Web dev at the end of the world, from Hveragerði, Iceland

Notes, Links, and Weeknotes (23 October 2023)

Pre-order the print edition of Out of the Software Crisis

You can pre-order the print edition of Out of the Software Crisis, which should be released 7 November 2023 (or thereabouts).

Pre-orders get a $10 USD discount.

I’ve had a lot of fun working on this. Hopefully that’ll come through in the final product.

Web Dev Work

I’m continuing to prepare my web course on test-driven web dev. (You can sign up to get notified when it’s ready.)

As a part of that work I had a go at condensing core parts of it into a blog post.
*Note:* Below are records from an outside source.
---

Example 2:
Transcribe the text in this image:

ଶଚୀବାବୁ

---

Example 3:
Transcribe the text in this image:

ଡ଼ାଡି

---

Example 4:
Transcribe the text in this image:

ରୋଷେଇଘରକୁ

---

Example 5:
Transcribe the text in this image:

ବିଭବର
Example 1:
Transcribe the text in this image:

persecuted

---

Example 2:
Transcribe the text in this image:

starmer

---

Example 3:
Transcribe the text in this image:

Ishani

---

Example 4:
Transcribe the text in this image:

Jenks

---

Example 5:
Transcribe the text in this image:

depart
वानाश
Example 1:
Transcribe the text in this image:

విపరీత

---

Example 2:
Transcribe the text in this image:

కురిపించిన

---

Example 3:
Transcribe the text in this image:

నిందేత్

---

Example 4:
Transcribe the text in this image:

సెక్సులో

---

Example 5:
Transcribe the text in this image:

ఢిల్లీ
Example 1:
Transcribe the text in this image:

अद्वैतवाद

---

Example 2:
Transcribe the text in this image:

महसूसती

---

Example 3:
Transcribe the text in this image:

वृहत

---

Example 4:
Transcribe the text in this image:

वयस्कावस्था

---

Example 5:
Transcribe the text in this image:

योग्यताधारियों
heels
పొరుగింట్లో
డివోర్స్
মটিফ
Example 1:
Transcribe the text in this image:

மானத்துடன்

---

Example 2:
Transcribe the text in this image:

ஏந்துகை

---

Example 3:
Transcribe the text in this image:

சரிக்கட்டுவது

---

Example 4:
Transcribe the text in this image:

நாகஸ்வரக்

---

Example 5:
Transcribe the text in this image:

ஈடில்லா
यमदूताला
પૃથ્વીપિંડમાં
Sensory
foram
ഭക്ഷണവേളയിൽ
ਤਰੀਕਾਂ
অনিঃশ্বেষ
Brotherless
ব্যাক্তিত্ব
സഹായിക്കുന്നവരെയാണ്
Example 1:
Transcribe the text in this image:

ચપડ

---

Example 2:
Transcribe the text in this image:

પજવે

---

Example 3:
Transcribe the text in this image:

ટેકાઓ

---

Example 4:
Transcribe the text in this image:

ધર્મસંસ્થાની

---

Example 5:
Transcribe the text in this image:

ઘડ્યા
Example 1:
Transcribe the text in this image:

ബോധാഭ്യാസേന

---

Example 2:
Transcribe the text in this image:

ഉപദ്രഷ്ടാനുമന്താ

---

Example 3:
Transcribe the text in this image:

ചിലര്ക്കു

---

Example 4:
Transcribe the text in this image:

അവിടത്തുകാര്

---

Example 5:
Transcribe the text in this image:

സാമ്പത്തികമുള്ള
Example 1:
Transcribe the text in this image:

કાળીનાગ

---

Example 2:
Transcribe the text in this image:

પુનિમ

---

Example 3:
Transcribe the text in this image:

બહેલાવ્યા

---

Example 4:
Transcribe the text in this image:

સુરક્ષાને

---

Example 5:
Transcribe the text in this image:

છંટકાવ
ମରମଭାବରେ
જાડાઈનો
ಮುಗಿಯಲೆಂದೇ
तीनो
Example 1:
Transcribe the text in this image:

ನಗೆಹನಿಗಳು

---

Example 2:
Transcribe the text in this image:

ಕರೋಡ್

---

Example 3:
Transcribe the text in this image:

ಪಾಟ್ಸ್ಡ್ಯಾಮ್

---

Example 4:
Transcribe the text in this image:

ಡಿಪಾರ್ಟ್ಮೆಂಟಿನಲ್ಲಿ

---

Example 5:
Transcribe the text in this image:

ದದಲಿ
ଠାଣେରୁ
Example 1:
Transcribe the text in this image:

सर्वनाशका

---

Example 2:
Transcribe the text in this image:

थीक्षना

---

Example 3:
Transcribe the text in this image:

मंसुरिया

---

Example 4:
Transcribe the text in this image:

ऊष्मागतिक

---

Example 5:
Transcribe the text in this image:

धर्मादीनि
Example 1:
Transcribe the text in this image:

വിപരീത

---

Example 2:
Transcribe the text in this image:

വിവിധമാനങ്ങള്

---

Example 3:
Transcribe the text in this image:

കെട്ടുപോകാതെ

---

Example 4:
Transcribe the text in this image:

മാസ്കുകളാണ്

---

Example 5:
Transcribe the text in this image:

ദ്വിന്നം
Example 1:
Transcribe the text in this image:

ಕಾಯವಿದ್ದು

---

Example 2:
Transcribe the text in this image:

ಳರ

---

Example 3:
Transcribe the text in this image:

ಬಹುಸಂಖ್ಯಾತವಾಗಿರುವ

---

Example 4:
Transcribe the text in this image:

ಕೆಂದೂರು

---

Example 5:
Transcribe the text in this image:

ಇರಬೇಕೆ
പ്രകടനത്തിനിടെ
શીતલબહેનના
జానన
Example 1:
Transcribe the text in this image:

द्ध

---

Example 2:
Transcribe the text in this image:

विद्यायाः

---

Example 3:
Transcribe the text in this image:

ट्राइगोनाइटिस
I’m on the fence as to how well it worked but you can see for yourself:

“How do you even web dev without node? A quick introduction to test-driven web development using just the browser”

Book Work

I don’t regret having written and published The Intelligence Illusion but it’s becoming clearer and clearer that doing so came at a price.

Not in terms of the book being a flop. It did well, all things considered. Not quite as well as Out of the Software Crisis but it’s clearly been helpful to people.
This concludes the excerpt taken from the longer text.